WHAT THE TASK REQUIRES:
State how many lines in the listing below hold the string "сцеплением"; nothing else is wanted.

DATA TO USE:
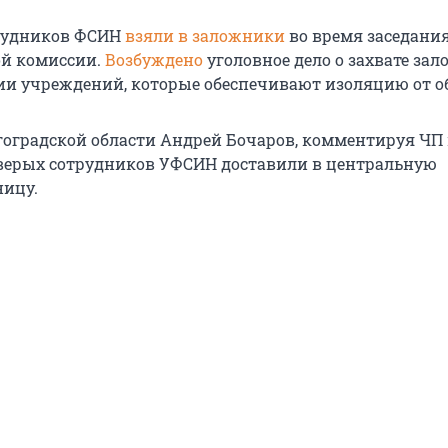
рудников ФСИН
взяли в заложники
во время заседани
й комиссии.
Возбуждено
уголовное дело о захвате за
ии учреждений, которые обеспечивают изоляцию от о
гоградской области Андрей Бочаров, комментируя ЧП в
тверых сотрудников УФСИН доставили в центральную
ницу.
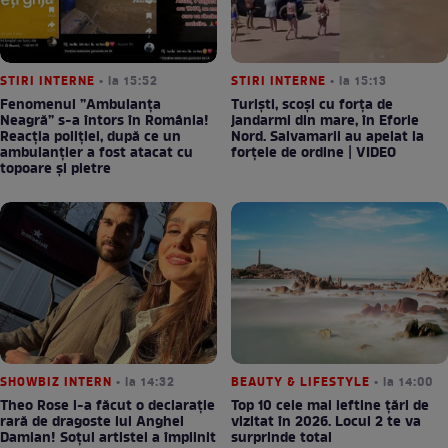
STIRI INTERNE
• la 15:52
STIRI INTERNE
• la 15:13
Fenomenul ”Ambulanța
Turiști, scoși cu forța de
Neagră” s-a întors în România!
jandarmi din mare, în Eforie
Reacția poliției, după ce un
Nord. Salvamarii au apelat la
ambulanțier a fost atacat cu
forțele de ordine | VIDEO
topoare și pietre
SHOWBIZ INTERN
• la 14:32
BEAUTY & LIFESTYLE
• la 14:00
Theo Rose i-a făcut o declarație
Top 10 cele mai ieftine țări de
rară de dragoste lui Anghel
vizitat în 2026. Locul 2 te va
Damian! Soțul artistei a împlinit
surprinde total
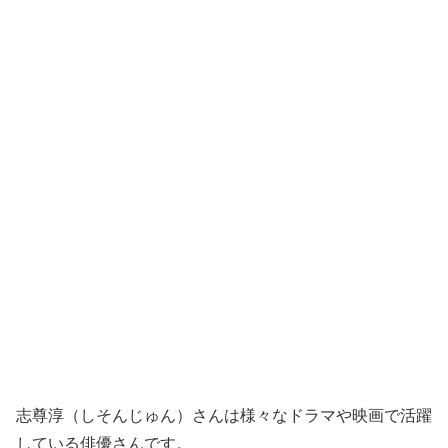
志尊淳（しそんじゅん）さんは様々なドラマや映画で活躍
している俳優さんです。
...
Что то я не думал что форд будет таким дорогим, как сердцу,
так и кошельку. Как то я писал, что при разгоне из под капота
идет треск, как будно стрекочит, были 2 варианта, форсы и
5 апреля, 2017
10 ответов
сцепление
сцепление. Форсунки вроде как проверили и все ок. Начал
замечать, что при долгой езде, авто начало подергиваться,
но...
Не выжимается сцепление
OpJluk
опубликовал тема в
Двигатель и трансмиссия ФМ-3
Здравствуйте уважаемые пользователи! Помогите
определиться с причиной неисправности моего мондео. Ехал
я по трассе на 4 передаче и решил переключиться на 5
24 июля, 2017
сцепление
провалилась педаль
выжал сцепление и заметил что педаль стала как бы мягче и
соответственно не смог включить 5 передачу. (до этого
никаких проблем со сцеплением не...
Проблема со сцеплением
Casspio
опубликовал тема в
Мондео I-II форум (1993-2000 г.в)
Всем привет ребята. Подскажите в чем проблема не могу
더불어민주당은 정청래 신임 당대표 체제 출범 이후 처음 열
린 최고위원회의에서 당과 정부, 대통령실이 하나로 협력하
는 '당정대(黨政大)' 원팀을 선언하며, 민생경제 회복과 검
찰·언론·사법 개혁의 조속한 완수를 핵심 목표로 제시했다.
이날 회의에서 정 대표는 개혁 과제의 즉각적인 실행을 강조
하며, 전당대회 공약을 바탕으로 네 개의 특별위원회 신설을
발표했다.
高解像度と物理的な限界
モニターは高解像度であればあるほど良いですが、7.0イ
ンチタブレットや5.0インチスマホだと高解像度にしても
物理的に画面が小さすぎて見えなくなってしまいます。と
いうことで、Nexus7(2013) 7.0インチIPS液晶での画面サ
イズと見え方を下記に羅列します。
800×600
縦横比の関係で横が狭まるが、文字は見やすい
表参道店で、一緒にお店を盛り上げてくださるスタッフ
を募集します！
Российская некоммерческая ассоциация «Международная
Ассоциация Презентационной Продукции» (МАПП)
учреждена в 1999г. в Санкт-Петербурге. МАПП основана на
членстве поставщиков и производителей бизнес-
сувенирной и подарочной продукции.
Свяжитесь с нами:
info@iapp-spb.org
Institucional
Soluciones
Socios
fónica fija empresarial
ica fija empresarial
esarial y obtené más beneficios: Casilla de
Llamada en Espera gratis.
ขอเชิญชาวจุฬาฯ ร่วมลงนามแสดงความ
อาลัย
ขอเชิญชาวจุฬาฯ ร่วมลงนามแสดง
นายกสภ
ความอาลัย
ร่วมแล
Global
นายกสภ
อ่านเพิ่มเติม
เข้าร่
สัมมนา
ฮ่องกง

RESULT FOR THIS EXERCISE:
2